By Nathan Van Schaik (USAG Schweinfurt)November 16, 2010
SCHWEINFURT, Germany - The military is notorious for rehashing outdated videos and tired old commercials, but luckily there are people like Lothar Rueckert around to breathe life into them.
Recently, Mr. Rueckert and members of the Schweinfurt community, along with a professional filming crew, coordinated efforts to re-film a 15-year-old version of the garrison's environmental management program video.
Lothar Rueckert, the lone environmental specialist here on the garrison, is a burly man. His large frame and grizzled beard complement a thick Bavarian accent. He wears blue jeans with his leather vest and is prone slipping into his native German tongue and slapping friends on the back in jest. But his soft disposition and passion for the environment transcend his brawny, menacing look.
"He's easy going," said Staff Sgt. Nathan Moore, who played the film's lead role as narrator. "He really cares about the environment and definitely loves his job."

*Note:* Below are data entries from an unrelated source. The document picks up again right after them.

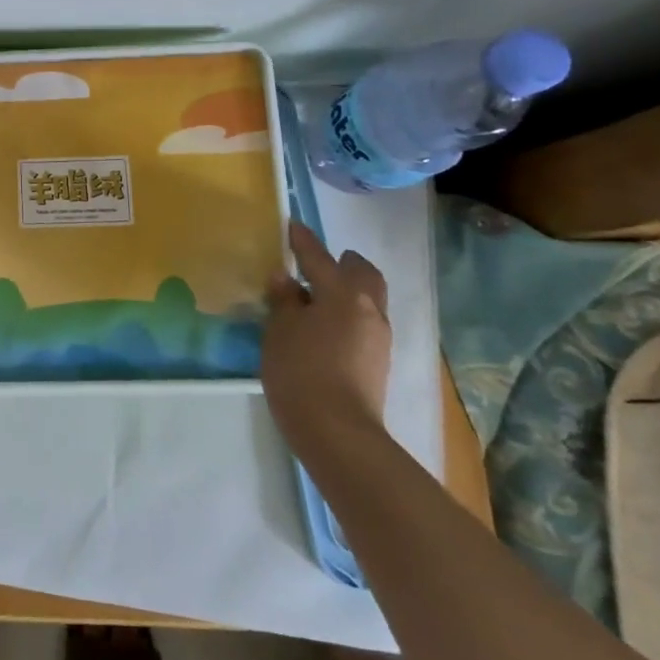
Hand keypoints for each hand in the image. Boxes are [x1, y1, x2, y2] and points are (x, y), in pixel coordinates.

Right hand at [261, 222, 391, 449]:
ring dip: (348, 290)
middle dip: (344, 263)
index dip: (303, 240)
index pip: (320, 257)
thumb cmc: (301, 371)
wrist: (338, 434)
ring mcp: (379, 339)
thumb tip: (286, 279)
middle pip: (363, 274)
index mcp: (343, 294)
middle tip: (319, 263)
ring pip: (369, 299)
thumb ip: (284, 300)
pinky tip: (326, 327)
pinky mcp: (378, 363)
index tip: (292, 226)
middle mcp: (368, 310)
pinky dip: (349, 314)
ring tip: (318, 297)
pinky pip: (365, 323)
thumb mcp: (280, 330)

Mr. Rueckert has worked for the garrison for 34 years. His job is to manage the environmental program. "I'm the primary advisor for the command on environmental concerns and issues," he said. "I also advise the units and organizations on environmental laws, requirements, updates and changes."
A zeal for the environment coupled with the drive to keep the community environmentally conscious led him to remake a movie he had helped launch 15 years ago. "I contacted my conservation support contractor and I told them that I would like to update it to the current standard, the current vision," he said. He then contacted a professional firm, Docuvista, who produced it.
"We determined the content of the film, what I wanted to put out. I wanted to present environmental compliance, prevention, the conservation pillar, restoration, sustainability-to cover the entire program," Mr. Rueckert said.
Mr. Rueckert didn't receive guidance or orders to make a film. What makes the video notable is that no Army regulations mandate it. No check in the box here.
"It's not a requirement, but it makes the awareness program more visible," he said.
Many members from the Schweinfurt community participated or performed in the making of the film. Production of the movie drew family members, volunteers from the Free Cycle Center, employees from the directorate of public works and Soldiers from the training facility.